## Directions
Can you reproduce the material from the line with "Суд обрав запобіжний захід Стефанішиній" to the line with "ЗСУ отримали нове", replacing "Читати коментарі" with "Переглянути коментарі" and keeping everything else the same?

[Saved entries]
•••
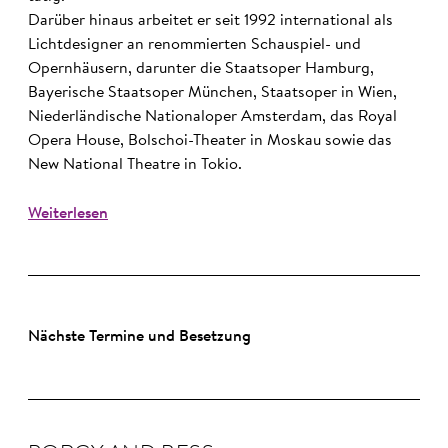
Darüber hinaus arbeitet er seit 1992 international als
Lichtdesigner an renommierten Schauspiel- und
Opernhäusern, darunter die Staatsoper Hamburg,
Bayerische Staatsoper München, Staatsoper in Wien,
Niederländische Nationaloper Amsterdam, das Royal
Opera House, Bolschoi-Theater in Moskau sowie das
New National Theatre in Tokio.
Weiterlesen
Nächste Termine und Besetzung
•••
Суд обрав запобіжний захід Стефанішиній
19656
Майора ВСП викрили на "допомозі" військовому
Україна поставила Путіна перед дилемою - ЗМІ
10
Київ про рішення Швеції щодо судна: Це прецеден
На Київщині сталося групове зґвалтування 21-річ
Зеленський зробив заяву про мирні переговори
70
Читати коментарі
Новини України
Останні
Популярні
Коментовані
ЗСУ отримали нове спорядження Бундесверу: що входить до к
•••
## Task solution
Суд обрав запобіжний захід Стефанішиній
19656
Майора ВСП викрили на "допомозі" військовому
Україна поставила Путіна перед дилемою - ЗМІ
10
Київ про рішення Швеції щодо судна: Це прецеден
На Київщині сталося групове зґвалтування 21-річ
Зеленський зробив заяву про мирні переговори
70
Переглянути коментарі
Новини України
Останні
Популярні
Коментовані
ЗСУ отримали нове спорядження Бундесверу: що входить до к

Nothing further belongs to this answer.